PCI set: again I am going to propose a heresy, but I think we could use 100MHz Slot 1 motherboards. First, Intel is not alone anymore manufacturing Slot 1 chipsets: VIA has just released a Slot 1 chipset with excellent performance and the latest goodies in terms of technology (we can get timing info from the VIA chipset datasheets). Second, we don't have to worry about the motherboard/PCI set issue anymore. Third, it's almost impossible to go beyond 100MHz on a standard motherboard, because of RFI issues; so basically 100-112MHz is as good as it gets. Fourth, there will be many people out there with Slot 1 motherboards, willing to upgrade their PII/Celeron CPUs (specially the Celeron). Fifth, these motherboards are nowadays quite cheap, and we get all the benefits of high-volume production. Sixth, this allows easy upgrades of the Freedom CPU to higher speed grades, larger cache versions, FPU-with versions, etc...
Now, if we accept the above, we have to put on the Celeron-style Freedom printed circuit a small EEProm that will contain the Freedom BIOS, the L2 cache and a socket for the FPU. This increases the cost of the CPU, but decreases overall costs, so I still think it's a good move.
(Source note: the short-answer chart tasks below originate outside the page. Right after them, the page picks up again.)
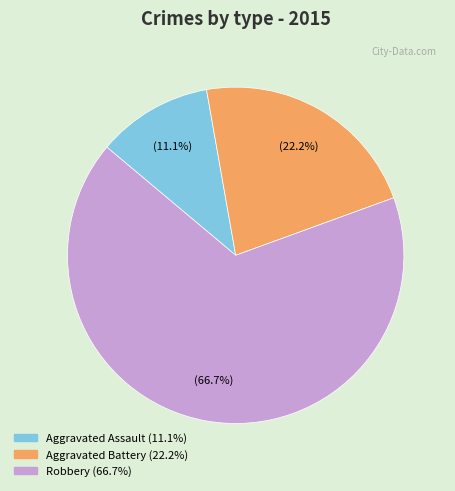

What percentage is the Robbery slice, to the nearest percent?

67%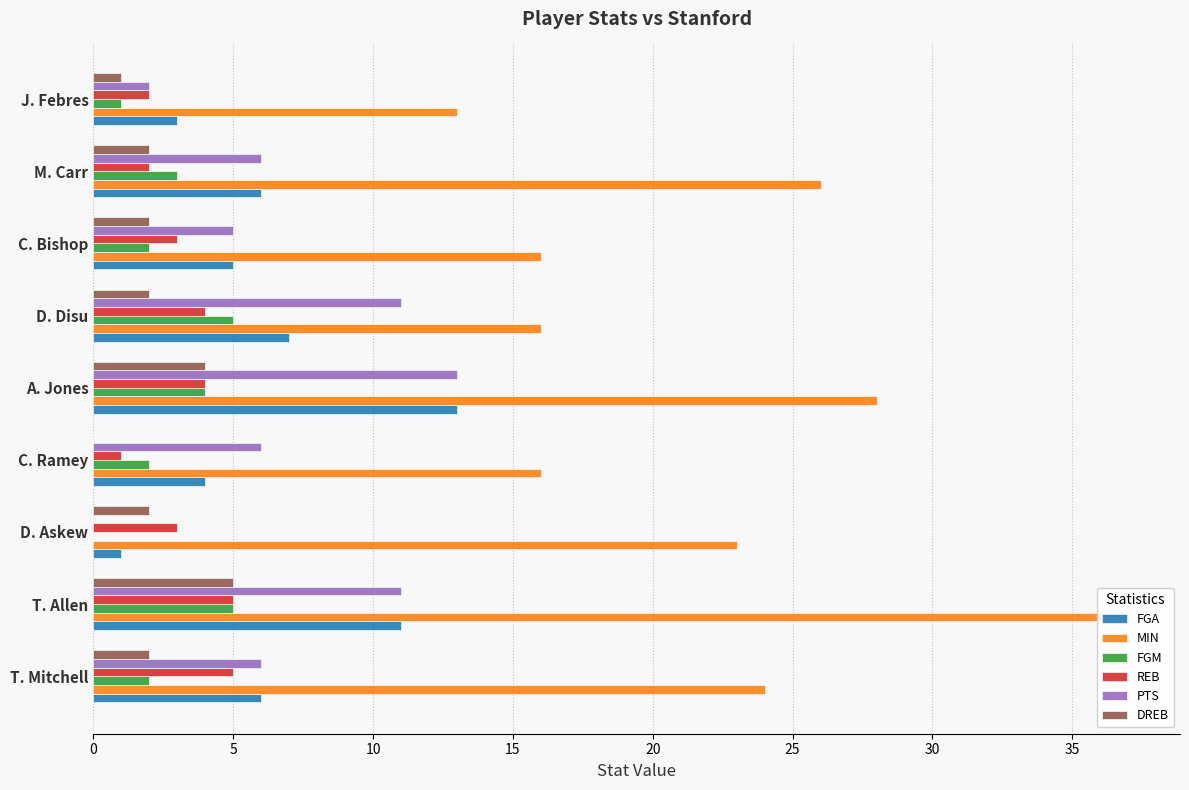

Does the chart contain any negative values?

No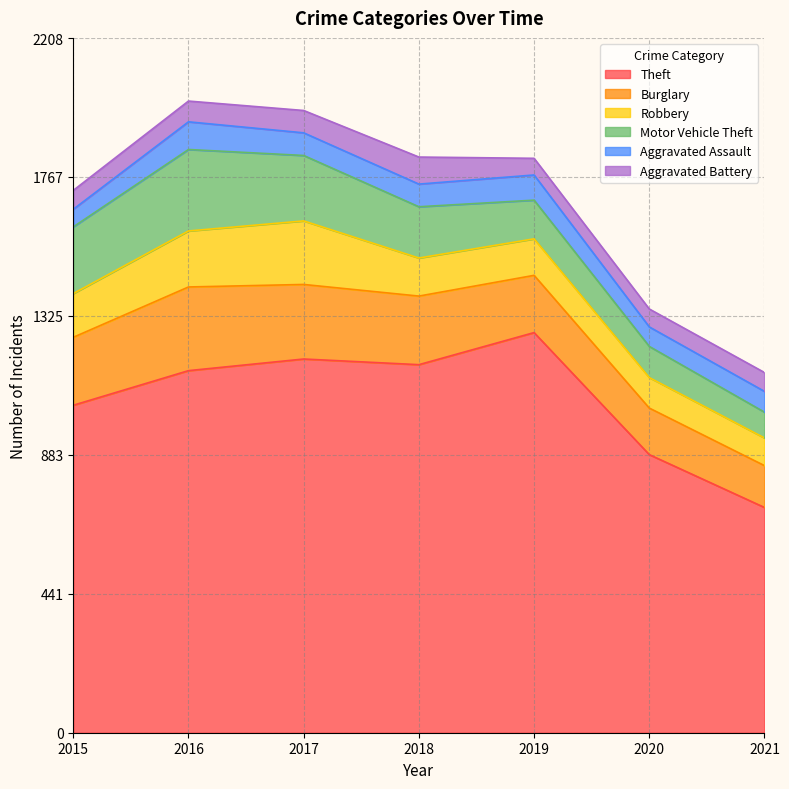

True or false: Robbery and Aggravated Battery cross at least once.

False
Please check a photograph of the Celeron and tell me if I am just dreaming.
Legal issues / financial issues
August 5, 1998
We would like to have support from the Free Software Foundation for the Freedom project.
We are _not_ proposing that the Free Software Foundation build a fab. What we are saying is:
If we go to a foundry in the US or Taiwan, give them a mask, and ask them to run a batch of 0.25 micron, 5 layer 8-inch wafers for us, they'll quote approx. $3K-5K or less even, per wafer, as their price (our cost) for our batch (in the year 2000).
An approximate cost for a batch of F1 CPUs would theoretically be somewhere between $ 500k and $ 1000K, for 5000-10000 good CPUs.
Not exactly pocket money, but we could sell those CPUs on a subscription basis. Like this: people who would subscribe would get the Merced-killer for around $100 (compare that to the projected cost of $ 5000/unit for the Merced), on a first-come/first served basis, and any left-over CPUs after the cost of the batch would be covered, could be sold for a slightly higher price to pay for the next batch and further mask development.
We suggest putting some quotas in the system. Demand is likely to be higher than supply. ;-)
The Free Software Foundation could coordinate all the legal/financial/logistic aspects of the project (and would be adequately compensated for this work). This, of course, would depend on getting support from Mr. Stallman for this initiative.